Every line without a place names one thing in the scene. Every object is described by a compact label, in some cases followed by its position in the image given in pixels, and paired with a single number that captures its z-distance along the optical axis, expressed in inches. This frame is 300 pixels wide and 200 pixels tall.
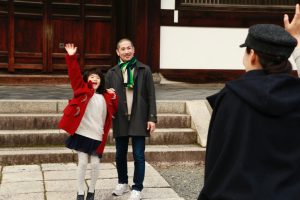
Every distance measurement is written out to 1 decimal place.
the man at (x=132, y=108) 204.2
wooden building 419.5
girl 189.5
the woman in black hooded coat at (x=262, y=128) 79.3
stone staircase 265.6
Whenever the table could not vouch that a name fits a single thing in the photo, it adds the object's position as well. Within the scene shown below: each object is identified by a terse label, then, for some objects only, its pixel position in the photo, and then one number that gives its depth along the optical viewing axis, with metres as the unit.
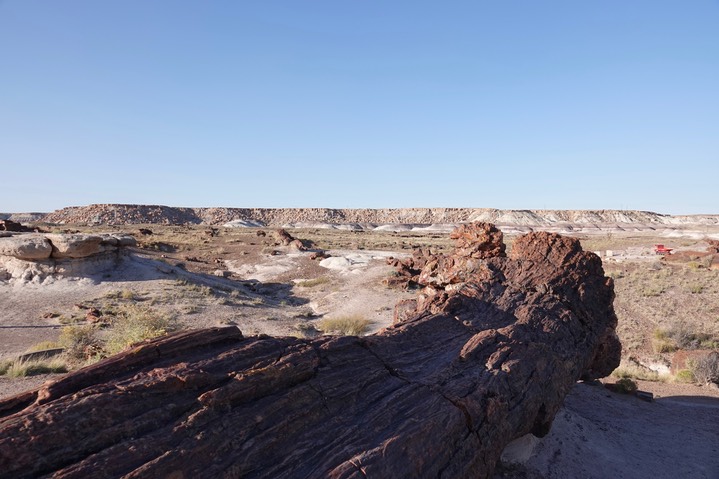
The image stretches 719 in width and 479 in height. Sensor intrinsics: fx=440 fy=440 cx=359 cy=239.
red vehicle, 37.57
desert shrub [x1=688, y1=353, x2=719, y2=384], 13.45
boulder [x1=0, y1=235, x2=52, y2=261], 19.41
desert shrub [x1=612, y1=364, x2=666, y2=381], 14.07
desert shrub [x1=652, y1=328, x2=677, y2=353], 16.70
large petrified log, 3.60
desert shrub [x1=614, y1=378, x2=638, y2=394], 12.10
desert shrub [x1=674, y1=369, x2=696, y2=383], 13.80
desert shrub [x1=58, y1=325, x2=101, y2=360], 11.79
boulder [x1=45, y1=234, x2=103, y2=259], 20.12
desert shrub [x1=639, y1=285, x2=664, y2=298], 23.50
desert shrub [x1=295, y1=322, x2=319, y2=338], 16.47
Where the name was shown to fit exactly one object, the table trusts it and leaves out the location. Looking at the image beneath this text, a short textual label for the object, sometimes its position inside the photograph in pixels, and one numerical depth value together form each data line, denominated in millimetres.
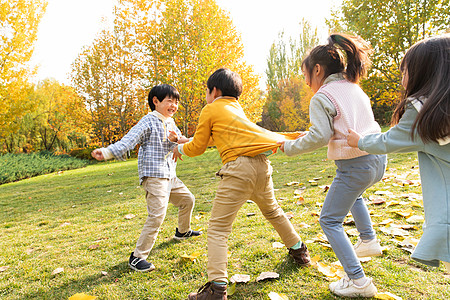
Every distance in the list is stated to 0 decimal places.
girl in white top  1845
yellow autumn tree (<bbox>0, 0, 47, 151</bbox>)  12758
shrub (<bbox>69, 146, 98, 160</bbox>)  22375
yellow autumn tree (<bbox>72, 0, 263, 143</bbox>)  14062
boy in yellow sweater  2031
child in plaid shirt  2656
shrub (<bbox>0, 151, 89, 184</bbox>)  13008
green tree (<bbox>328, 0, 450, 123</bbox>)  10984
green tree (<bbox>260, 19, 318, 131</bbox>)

+ + + +

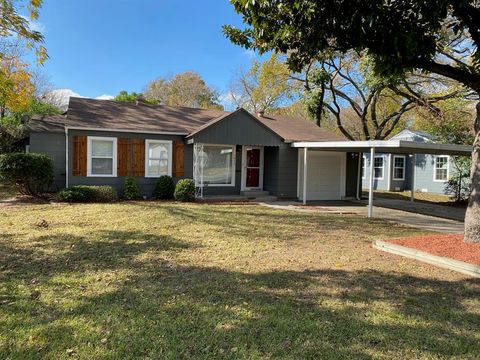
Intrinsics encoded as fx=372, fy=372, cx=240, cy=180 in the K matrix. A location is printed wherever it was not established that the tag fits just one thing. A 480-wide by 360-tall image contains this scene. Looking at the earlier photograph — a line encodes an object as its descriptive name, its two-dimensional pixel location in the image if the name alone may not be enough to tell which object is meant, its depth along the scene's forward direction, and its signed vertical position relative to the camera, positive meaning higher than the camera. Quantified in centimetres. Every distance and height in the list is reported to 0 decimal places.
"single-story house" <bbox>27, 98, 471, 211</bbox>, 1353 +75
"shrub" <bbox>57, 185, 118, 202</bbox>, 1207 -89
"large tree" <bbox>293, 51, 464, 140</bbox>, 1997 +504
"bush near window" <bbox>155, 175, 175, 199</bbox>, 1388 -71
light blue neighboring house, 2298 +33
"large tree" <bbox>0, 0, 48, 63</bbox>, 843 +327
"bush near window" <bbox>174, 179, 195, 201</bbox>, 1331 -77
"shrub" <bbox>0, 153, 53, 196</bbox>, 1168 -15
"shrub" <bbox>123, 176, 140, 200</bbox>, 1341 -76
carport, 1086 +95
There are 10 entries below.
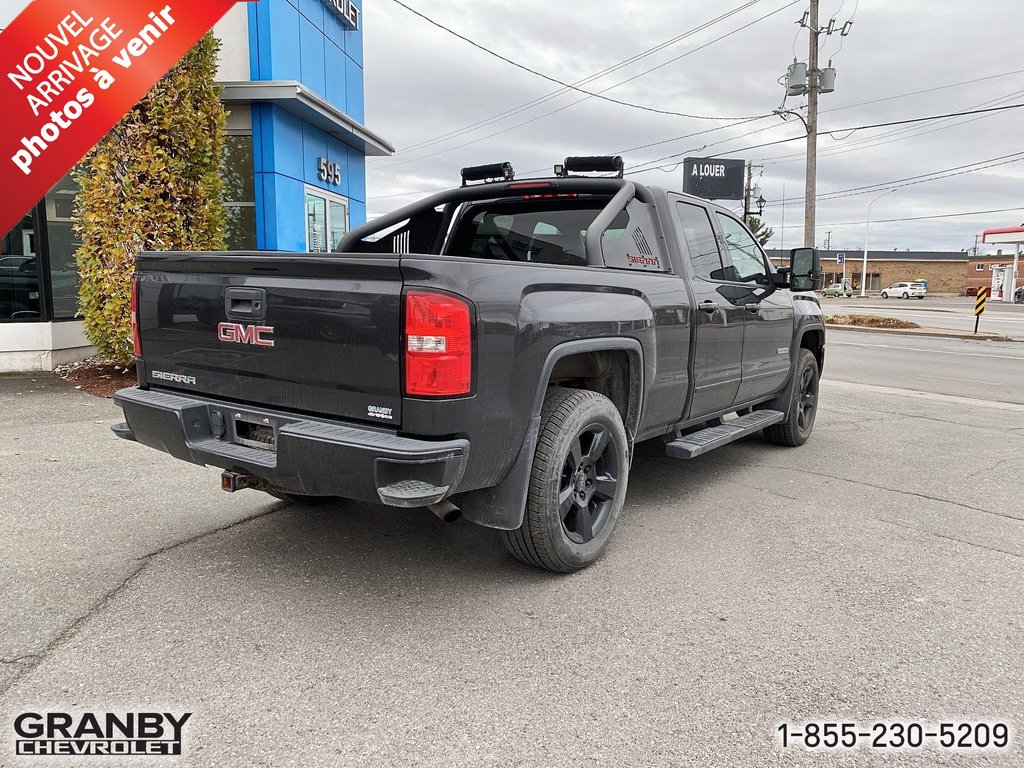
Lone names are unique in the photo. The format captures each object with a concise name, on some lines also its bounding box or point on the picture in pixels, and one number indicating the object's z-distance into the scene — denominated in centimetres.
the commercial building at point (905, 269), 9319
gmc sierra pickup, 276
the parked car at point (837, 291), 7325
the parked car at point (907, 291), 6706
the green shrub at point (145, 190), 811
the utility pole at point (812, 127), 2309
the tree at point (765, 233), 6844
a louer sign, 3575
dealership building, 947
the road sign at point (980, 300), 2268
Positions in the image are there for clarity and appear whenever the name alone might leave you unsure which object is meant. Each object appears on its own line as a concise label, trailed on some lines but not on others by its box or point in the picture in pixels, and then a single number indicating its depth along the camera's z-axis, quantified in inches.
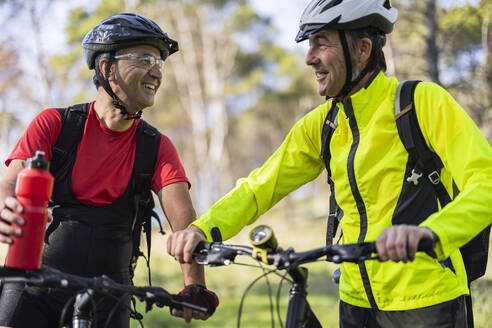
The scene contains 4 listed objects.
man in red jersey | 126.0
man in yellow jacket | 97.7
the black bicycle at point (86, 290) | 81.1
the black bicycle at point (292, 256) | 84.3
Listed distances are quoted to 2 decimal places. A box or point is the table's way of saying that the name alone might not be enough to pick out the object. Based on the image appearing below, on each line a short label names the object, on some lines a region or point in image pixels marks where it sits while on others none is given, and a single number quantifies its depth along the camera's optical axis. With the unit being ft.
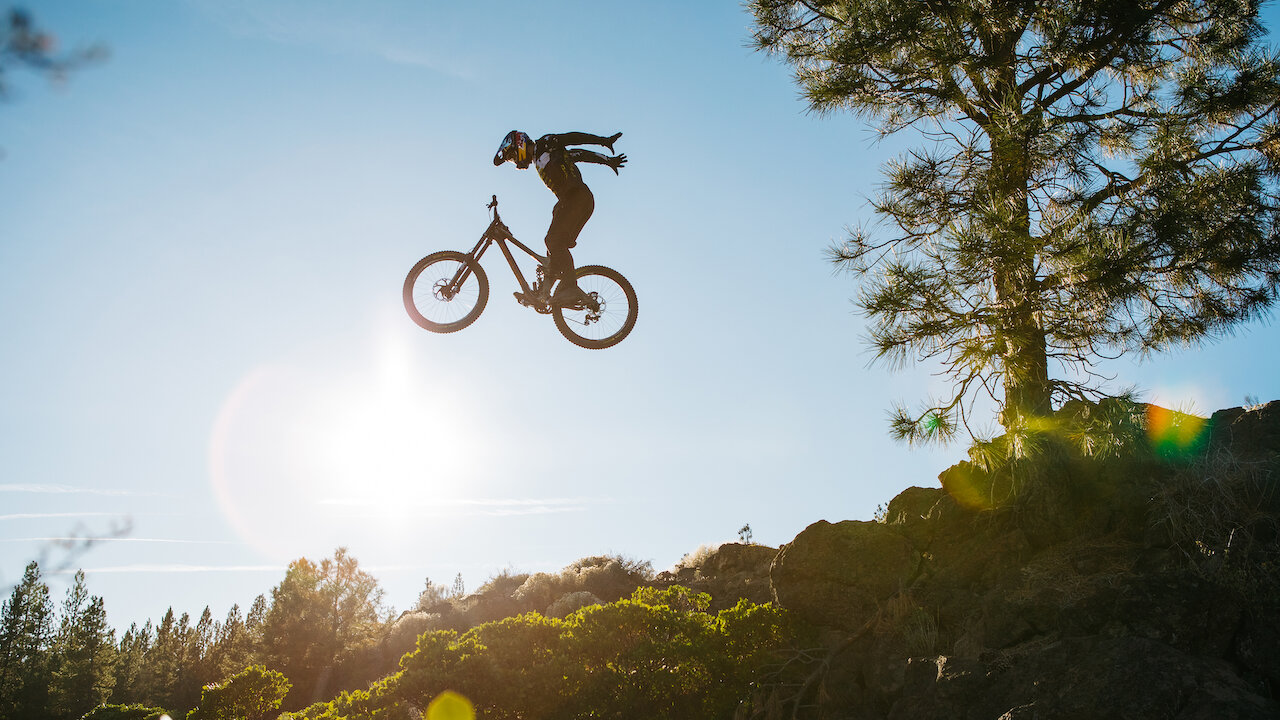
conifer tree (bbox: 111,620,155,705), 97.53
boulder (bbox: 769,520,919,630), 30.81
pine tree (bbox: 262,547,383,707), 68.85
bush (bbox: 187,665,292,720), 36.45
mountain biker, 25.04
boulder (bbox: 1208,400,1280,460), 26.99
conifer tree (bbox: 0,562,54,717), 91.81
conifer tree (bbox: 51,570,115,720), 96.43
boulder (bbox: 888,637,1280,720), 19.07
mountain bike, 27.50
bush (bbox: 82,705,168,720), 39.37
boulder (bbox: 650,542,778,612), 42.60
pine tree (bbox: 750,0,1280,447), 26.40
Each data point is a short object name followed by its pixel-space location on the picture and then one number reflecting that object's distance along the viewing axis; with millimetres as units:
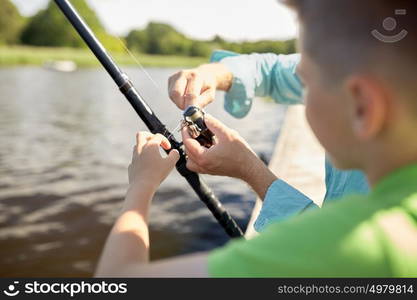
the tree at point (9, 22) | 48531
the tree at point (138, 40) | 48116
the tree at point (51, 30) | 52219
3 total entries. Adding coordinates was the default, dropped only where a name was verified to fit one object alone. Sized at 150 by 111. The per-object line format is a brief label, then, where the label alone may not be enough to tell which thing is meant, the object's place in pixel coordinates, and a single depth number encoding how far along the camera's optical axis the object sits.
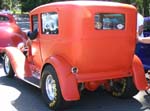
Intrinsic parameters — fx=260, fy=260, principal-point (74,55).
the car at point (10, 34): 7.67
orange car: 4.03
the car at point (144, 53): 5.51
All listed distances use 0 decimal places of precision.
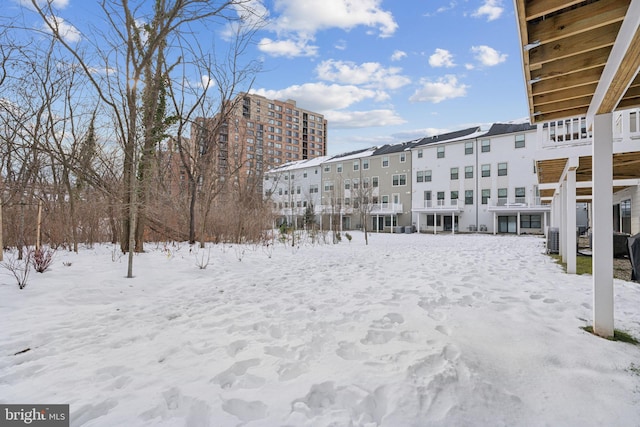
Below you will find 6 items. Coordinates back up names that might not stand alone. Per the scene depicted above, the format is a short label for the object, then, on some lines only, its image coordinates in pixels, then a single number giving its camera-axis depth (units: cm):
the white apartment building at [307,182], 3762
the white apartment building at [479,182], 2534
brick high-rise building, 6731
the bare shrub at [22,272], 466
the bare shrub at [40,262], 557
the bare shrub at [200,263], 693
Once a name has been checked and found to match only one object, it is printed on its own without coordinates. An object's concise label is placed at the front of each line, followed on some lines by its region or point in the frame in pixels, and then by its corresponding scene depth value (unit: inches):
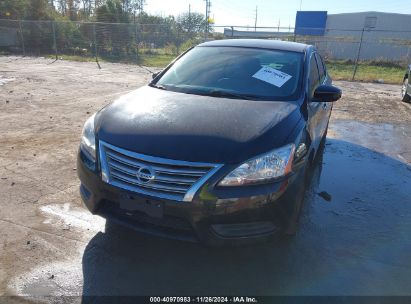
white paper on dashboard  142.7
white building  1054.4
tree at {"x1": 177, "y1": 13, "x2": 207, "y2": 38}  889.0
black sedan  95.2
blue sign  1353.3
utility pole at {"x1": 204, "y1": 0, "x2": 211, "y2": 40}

+ + + +

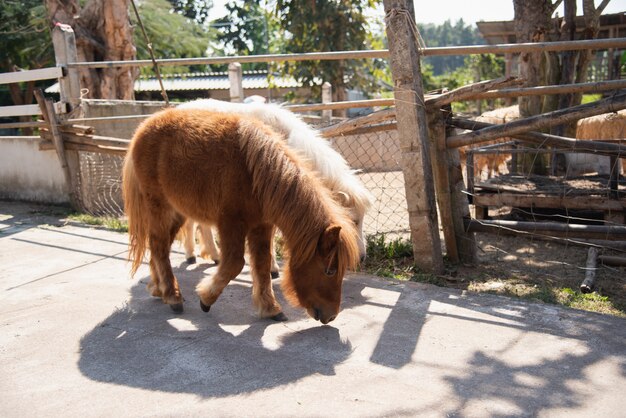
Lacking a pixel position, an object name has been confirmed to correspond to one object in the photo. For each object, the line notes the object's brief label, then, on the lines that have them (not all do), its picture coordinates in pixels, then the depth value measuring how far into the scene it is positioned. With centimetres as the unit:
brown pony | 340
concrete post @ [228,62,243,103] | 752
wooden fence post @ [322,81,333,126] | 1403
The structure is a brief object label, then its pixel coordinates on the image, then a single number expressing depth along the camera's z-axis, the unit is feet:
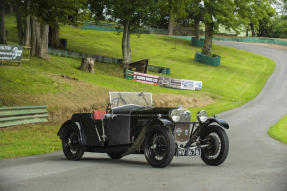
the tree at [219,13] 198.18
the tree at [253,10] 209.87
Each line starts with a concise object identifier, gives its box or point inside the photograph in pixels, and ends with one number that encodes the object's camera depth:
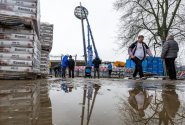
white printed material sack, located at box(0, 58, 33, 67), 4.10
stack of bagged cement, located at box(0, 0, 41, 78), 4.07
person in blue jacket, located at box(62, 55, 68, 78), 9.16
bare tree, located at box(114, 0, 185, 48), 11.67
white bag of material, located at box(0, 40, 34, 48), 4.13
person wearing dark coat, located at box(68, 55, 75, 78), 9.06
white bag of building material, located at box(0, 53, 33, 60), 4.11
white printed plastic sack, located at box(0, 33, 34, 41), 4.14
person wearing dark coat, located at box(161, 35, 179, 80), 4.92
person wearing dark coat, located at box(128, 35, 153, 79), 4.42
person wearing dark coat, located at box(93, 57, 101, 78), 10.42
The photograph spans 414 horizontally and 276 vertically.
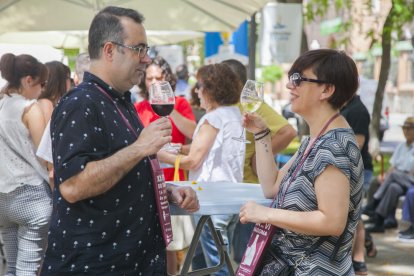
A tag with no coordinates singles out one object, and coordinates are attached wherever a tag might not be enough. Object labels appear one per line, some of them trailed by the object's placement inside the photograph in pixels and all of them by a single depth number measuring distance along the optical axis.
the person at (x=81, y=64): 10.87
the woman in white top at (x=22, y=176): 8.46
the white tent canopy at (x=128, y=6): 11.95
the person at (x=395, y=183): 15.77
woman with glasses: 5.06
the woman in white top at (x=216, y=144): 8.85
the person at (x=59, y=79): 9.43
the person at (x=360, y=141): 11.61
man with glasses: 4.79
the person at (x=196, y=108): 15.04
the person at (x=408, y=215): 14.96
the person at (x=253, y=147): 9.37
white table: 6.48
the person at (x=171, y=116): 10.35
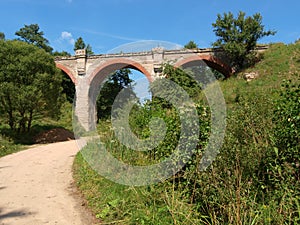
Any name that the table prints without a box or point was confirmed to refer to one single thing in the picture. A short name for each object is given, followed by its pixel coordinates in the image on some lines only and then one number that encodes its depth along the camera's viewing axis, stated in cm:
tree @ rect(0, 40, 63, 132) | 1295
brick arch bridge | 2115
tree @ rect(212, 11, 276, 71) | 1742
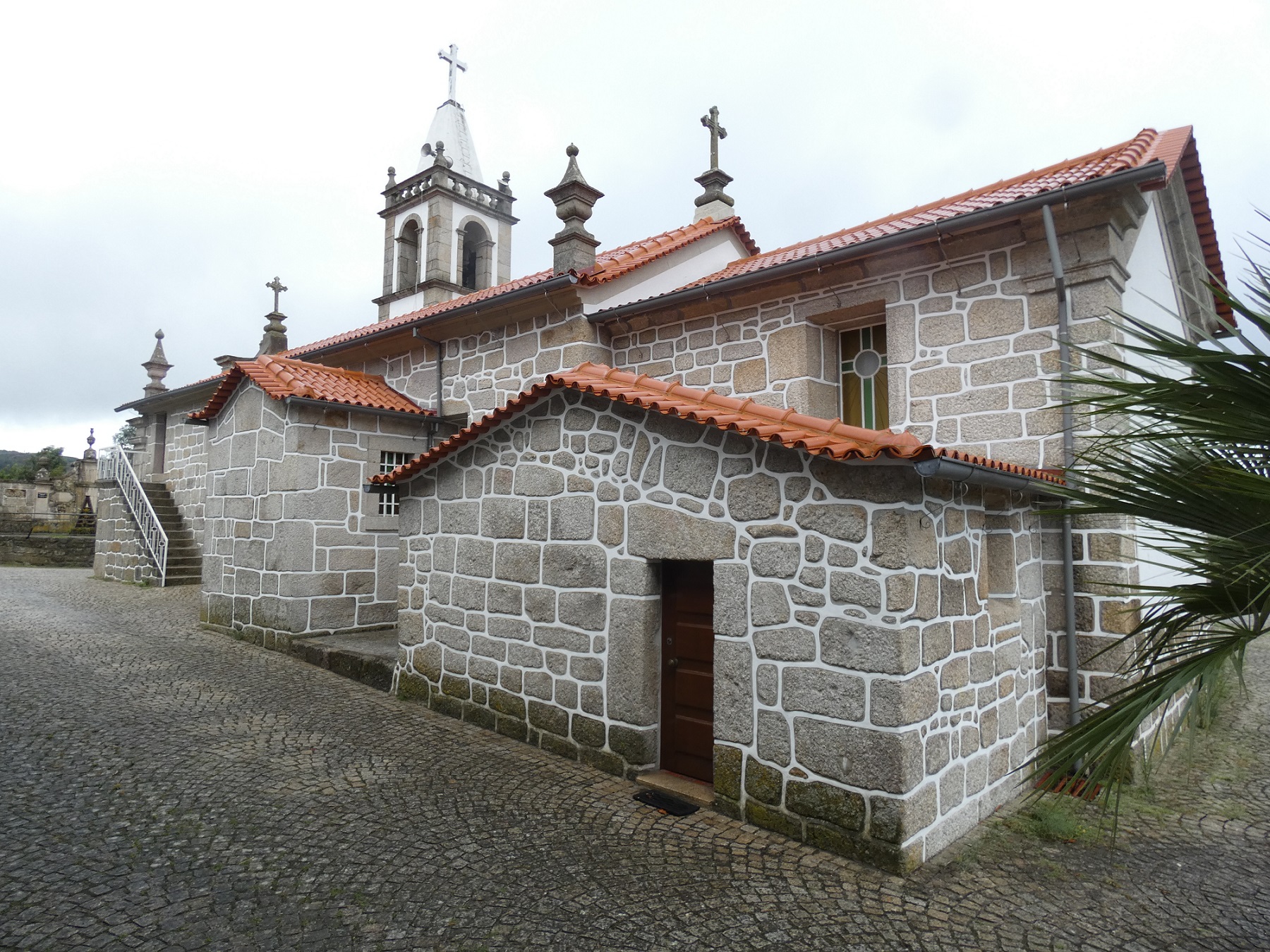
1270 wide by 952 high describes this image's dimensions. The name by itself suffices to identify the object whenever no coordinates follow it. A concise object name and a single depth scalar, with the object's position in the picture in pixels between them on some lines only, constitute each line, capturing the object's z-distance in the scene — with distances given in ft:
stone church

+ + + +

Count the lines of the data that hold the string "others". The answer should be that number alone.

2